• [Exercise brief]: Gather every line in the data that contains the string "skPoint", matching case exactly.

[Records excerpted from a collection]
------------------------------------------------------------

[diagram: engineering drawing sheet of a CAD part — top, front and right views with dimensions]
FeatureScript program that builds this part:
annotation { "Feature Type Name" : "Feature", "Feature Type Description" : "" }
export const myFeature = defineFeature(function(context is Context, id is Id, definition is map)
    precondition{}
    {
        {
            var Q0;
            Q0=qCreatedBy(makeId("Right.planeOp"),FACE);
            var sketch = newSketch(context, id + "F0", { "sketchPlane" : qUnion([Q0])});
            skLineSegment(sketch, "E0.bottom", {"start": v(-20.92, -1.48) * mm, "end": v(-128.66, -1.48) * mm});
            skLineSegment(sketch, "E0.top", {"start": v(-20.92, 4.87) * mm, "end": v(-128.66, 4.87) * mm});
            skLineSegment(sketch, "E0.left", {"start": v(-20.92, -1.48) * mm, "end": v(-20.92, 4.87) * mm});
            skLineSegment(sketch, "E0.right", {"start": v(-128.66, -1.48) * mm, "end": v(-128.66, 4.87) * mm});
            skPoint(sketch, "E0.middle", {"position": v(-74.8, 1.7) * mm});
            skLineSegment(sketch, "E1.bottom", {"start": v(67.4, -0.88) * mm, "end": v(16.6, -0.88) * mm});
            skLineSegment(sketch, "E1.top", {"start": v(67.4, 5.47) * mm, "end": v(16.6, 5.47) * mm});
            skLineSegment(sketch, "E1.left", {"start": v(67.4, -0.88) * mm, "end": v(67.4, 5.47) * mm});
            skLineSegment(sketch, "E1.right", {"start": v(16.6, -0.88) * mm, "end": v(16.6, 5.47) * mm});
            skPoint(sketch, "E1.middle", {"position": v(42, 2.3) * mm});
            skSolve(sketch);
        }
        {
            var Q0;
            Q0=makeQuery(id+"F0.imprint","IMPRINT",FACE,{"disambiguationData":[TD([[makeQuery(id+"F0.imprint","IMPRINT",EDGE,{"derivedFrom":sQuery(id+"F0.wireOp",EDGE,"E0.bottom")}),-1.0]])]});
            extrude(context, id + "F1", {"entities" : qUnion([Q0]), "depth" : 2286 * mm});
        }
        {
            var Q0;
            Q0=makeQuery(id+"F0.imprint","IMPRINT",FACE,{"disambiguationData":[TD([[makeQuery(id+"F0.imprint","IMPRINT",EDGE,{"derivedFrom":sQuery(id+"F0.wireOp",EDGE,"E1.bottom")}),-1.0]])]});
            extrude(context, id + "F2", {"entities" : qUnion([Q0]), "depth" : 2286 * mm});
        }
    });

------------------------------------------------------------

• [Exercise output]:
            skPoint(sketch, "E0.middle", {"position": v(-74.8, 1.7) * mm});
            skPoint(sketch, "E1.middle", {"position": v(42, 2.3) * mm});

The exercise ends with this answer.